# WHAT YOU WILL DO
Please retype the listing below without a single change.

# # #

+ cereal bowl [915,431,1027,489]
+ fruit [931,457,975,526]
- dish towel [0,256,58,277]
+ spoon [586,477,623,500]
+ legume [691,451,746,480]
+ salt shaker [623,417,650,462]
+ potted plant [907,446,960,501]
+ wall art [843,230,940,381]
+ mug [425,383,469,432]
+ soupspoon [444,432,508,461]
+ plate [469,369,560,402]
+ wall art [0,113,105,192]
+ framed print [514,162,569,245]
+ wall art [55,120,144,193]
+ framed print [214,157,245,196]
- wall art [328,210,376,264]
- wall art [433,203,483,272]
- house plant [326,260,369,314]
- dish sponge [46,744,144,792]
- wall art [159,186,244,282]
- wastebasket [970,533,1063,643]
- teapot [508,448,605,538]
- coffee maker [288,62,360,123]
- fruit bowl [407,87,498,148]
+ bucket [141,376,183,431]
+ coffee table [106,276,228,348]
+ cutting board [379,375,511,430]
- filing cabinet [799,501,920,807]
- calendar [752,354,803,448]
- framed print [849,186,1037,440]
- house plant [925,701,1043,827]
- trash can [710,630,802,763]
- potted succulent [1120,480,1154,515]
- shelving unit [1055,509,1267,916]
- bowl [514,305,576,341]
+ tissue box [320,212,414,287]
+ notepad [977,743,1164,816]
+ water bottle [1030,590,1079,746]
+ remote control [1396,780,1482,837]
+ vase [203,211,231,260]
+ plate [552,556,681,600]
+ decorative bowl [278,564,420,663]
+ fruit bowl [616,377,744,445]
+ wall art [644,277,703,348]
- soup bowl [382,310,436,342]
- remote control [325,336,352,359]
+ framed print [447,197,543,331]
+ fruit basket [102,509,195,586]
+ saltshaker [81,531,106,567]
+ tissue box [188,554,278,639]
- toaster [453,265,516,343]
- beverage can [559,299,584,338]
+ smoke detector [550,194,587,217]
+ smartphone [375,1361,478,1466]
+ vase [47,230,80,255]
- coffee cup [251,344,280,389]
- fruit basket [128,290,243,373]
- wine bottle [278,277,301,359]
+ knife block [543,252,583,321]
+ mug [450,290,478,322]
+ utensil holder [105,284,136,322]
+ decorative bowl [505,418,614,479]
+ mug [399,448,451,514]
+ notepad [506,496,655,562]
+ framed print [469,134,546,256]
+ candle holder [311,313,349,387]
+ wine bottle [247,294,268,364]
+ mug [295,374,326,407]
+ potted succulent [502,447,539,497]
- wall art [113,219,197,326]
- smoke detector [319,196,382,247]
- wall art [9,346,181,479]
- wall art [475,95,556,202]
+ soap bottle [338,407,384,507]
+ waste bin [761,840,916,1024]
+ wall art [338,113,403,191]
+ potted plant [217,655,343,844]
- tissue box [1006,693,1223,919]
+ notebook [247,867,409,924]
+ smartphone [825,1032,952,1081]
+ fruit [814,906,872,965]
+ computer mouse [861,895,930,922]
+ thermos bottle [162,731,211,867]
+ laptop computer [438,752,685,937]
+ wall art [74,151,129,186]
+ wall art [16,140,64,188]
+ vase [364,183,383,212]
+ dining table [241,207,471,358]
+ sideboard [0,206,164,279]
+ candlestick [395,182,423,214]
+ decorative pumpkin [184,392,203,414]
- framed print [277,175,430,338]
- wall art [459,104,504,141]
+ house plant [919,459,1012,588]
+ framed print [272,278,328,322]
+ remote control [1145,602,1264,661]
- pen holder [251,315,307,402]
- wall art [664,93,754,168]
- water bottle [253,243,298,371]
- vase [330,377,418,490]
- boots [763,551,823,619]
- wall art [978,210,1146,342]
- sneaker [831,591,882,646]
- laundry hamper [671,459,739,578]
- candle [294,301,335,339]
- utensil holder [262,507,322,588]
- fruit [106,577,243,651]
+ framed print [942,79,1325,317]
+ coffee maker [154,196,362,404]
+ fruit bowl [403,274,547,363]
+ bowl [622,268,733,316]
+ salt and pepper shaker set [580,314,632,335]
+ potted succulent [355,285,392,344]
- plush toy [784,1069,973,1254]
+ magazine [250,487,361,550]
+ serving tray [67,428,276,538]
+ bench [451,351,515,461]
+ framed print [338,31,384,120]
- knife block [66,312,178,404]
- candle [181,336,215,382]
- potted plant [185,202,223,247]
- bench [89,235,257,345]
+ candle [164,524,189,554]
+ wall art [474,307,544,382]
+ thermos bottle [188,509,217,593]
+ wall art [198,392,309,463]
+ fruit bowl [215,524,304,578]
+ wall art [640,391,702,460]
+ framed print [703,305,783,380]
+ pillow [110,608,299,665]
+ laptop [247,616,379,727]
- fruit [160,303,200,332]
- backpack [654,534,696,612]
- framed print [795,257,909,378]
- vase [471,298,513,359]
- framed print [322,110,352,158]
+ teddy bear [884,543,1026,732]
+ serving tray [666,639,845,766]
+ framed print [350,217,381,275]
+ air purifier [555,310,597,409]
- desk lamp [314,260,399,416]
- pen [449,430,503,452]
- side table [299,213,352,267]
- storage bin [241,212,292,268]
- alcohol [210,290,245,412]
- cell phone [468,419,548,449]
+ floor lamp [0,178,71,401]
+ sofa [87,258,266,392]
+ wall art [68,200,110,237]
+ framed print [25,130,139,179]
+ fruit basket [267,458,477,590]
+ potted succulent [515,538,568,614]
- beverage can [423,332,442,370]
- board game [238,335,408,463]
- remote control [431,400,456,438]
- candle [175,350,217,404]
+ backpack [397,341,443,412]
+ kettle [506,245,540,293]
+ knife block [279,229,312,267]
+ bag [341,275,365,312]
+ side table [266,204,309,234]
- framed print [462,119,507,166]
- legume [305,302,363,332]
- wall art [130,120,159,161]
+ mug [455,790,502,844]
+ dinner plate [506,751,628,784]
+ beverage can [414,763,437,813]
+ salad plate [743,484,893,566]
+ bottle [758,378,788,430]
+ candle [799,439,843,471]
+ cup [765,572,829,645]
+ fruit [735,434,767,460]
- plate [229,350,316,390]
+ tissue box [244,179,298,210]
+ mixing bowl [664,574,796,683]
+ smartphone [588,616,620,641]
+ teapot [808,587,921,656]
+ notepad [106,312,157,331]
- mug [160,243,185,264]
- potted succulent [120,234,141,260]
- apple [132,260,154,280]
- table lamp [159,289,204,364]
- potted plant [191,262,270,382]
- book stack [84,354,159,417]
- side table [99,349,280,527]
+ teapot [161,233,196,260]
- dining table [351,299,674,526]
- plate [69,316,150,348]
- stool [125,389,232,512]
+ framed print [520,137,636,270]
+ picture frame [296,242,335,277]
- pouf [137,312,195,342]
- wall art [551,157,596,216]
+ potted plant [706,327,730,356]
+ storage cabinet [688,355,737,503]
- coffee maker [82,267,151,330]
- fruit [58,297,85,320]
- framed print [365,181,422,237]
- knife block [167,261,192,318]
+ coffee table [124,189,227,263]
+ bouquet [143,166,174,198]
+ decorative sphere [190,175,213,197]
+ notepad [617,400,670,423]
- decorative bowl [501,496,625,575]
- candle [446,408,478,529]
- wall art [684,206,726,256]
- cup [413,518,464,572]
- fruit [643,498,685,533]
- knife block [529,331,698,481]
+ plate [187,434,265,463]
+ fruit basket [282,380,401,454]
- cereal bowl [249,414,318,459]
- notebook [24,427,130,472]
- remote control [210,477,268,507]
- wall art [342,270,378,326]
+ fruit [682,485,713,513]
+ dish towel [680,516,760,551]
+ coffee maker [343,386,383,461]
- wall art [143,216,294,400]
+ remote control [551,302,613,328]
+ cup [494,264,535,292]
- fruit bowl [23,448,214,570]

# # #

# ANSWER TO THIS TASK
+ cereal bowl [915,431,1027,489]
+ fruit [931,457,975,526]
- dish towel [0,256,58,277]
+ spoon [586,477,623,500]
+ legume [691,451,746,480]
+ salt shaker [623,417,650,462]
+ potted plant [907,446,960,501]
+ wall art [843,230,940,381]
+ mug [425,383,469,432]
+ soupspoon [444,432,508,461]
+ plate [469,369,560,402]
+ wall art [0,113,105,192]
+ framed print [514,162,569,245]
+ wall art [55,120,144,193]
+ framed print [214,157,245,196]
- wall art [328,210,376,264]
- wall art [433,203,483,272]
- house plant [326,260,369,314]
- dish sponge [46,744,144,792]
- wall art [159,186,244,282]
- wastebasket [970,533,1063,643]
- teapot [508,448,605,538]
- coffee maker [288,62,360,123]
- fruit bowl [407,87,498,148]
+ bucket [141,376,183,431]
+ coffee table [106,276,228,348]
+ cutting board [379,375,511,430]
- filing cabinet [799,501,920,807]
- calendar [752,354,803,448]
- framed print [849,186,1037,440]
- house plant [925,701,1043,827]
- trash can [710,630,802,763]
- potted succulent [1120,480,1154,515]
- shelving unit [1055,509,1267,916]
- bowl [514,305,576,341]
+ tissue box [320,212,414,287]
+ notepad [977,743,1164,816]
+ water bottle [1030,590,1079,746]
+ remote control [1396,780,1482,837]
+ vase [203,211,231,260]
+ plate [552,556,681,600]
+ decorative bowl [278,564,420,663]
+ fruit bowl [616,377,744,445]
+ wall art [644,277,703,348]
- soup bowl [382,310,436,342]
- remote control [325,336,352,359]
+ framed print [447,197,543,331]
+ fruit basket [102,509,195,586]
+ saltshaker [81,531,106,567]
+ tissue box [188,554,278,639]
- toaster [453,265,516,343]
- beverage can [559,299,584,338]
+ smoke detector [550,194,587,217]
+ smartphone [375,1361,478,1466]
+ vase [47,230,80,255]
- coffee cup [251,344,280,389]
- fruit basket [128,290,243,373]
- wine bottle [278,277,301,359]
+ knife block [543,252,583,321]
+ mug [450,290,478,322]
+ utensil holder [105,284,136,322]
+ decorative bowl [505,418,614,479]
+ mug [399,448,451,514]
+ notepad [506,496,655,562]
+ framed print [469,134,546,256]
+ candle holder [311,313,349,387]
+ wine bottle [247,294,268,364]
+ mug [295,374,326,407]
+ potted succulent [502,447,539,497]
- wall art [113,219,197,326]
- smoke detector [319,196,382,247]
- wall art [9,346,181,479]
- wall art [475,95,556,202]
+ soap bottle [338,407,384,507]
+ waste bin [761,840,916,1024]
+ wall art [338,113,403,191]
+ potted plant [217,655,343,844]
- tissue box [1006,693,1223,919]
+ notebook [247,867,409,924]
+ smartphone [825,1032,952,1081]
+ fruit [814,906,872,965]
+ computer mouse [861,895,930,922]
+ thermos bottle [162,731,211,867]
+ laptop computer [438,752,685,937]
+ wall art [74,151,129,186]
+ wall art [16,140,64,188]
+ vase [364,183,383,212]
+ dining table [241,207,471,358]
+ sideboard [0,206,164,279]
+ candlestick [395,182,423,214]
+ decorative pumpkin [184,392,203,414]
- framed print [277,175,430,338]
- wall art [459,104,504,141]
+ house plant [919,459,1012,588]
+ framed print [272,278,328,322]
+ remote control [1145,602,1264,661]
- pen holder [251,315,307,402]
- wall art [664,93,754,168]
- water bottle [253,243,298,371]
- vase [330,377,418,490]
- boots [763,551,823,619]
- wall art [978,210,1146,342]
- sneaker [831,591,882,646]
- laundry hamper [671,459,739,578]
- candle [294,301,335,339]
- utensil holder [262,507,322,588]
- fruit [106,577,243,651]
+ framed print [942,79,1325,317]
+ coffee maker [154,196,362,404]
+ fruit bowl [403,274,547,363]
+ bowl [622,268,733,316]
+ salt and pepper shaker set [580,314,632,335]
+ potted succulent [355,285,392,344]
- plush toy [784,1069,973,1254]
+ magazine [250,487,361,550]
+ serving tray [67,428,276,538]
+ bench [451,351,515,461]
+ framed print [338,31,384,120]
- knife block [66,312,178,404]
- candle [181,336,215,382]
- potted plant [185,202,223,247]
- bench [89,235,257,345]
+ candle [164,524,189,554]
+ wall art [474,307,544,382]
+ thermos bottle [188,509,217,593]
+ wall art [198,392,309,463]
+ fruit bowl [215,524,304,578]
+ wall art [640,391,702,460]
+ framed print [703,305,783,380]
+ pillow [110,608,299,665]
+ laptop [247,616,379,727]
- fruit [160,303,200,332]
- backpack [654,534,696,612]
- framed print [795,257,909,378]
- vase [471,298,513,359]
- framed print [322,110,352,158]
+ teddy bear [884,543,1026,732]
+ serving tray [666,639,845,766]
+ framed print [350,217,381,275]
+ air purifier [555,310,597,409]
- desk lamp [314,260,399,416]
- pen [449,430,503,452]
- side table [299,213,352,267]
- storage bin [241,212,292,268]
- alcohol [210,290,245,412]
- cell phone [468,419,548,449]
+ floor lamp [0,178,71,401]
+ sofa [87,258,266,392]
+ wall art [68,200,110,237]
+ framed print [25,130,139,179]
+ fruit basket [267,458,477,590]
+ potted succulent [515,538,568,614]
- beverage can [423,332,442,370]
- board game [238,335,408,463]
- remote control [431,400,456,438]
- candle [175,350,217,404]
+ backpack [397,341,443,412]
+ kettle [506,245,540,293]
+ knife block [279,229,312,267]
+ bag [341,275,365,312]
+ side table [266,204,309,234]
- framed print [462,119,507,166]
- legume [305,302,363,332]
- wall art [130,120,159,161]
+ mug [455,790,502,844]
+ dinner plate [506,751,628,784]
+ beverage can [414,763,437,813]
+ salad plate [743,484,893,566]
+ bottle [758,378,788,430]
+ candle [799,439,843,471]
+ cup [765,572,829,645]
+ fruit [735,434,767,460]
- plate [229,350,316,390]
+ tissue box [244,179,298,210]
+ mixing bowl [664,574,796,683]
+ smartphone [588,616,620,641]
+ teapot [808,587,921,656]
+ notepad [106,312,157,331]
- mug [160,243,185,264]
- potted succulent [120,234,141,260]
- apple [132,260,154,280]
- table lamp [159,289,204,364]
- potted plant [191,262,270,382]
- book stack [84,354,159,417]
- side table [99,349,280,527]
+ teapot [161,233,196,260]
- dining table [351,299,674,526]
- plate [69,316,150,348]
- stool [125,389,232,512]
+ framed print [520,137,636,270]
+ picture frame [296,242,335,277]
- pouf [137,312,195,342]
- wall art [551,157,596,216]
+ potted plant [706,327,730,356]
+ storage cabinet [688,355,737,503]
- coffee maker [82,267,151,330]
- fruit [58,297,85,320]
- framed print [365,181,422,237]
- knife block [167,261,192,318]
+ coffee table [124,189,227,263]
+ bouquet [143,166,174,198]
+ decorative sphere [190,175,213,197]
+ notepad [617,400,670,423]
- decorative bowl [501,496,625,575]
- candle [446,408,478,529]
- wall art [684,206,726,256]
- cup [413,518,464,572]
- fruit [643,498,685,533]
- knife block [529,331,698,481]
+ plate [187,434,265,463]
+ fruit basket [282,380,401,454]
- cereal bowl [249,414,318,459]
- notebook [24,427,130,472]
- remote control [210,477,268,507]
- wall art [342,270,378,326]
+ fruit [682,485,713,513]
+ dish towel [680,516,760,551]
+ coffee maker [343,386,383,461]
- wall art [143,216,294,400]
+ remote control [551,302,613,328]
+ cup [494,264,535,292]
- fruit bowl [23,448,214,570]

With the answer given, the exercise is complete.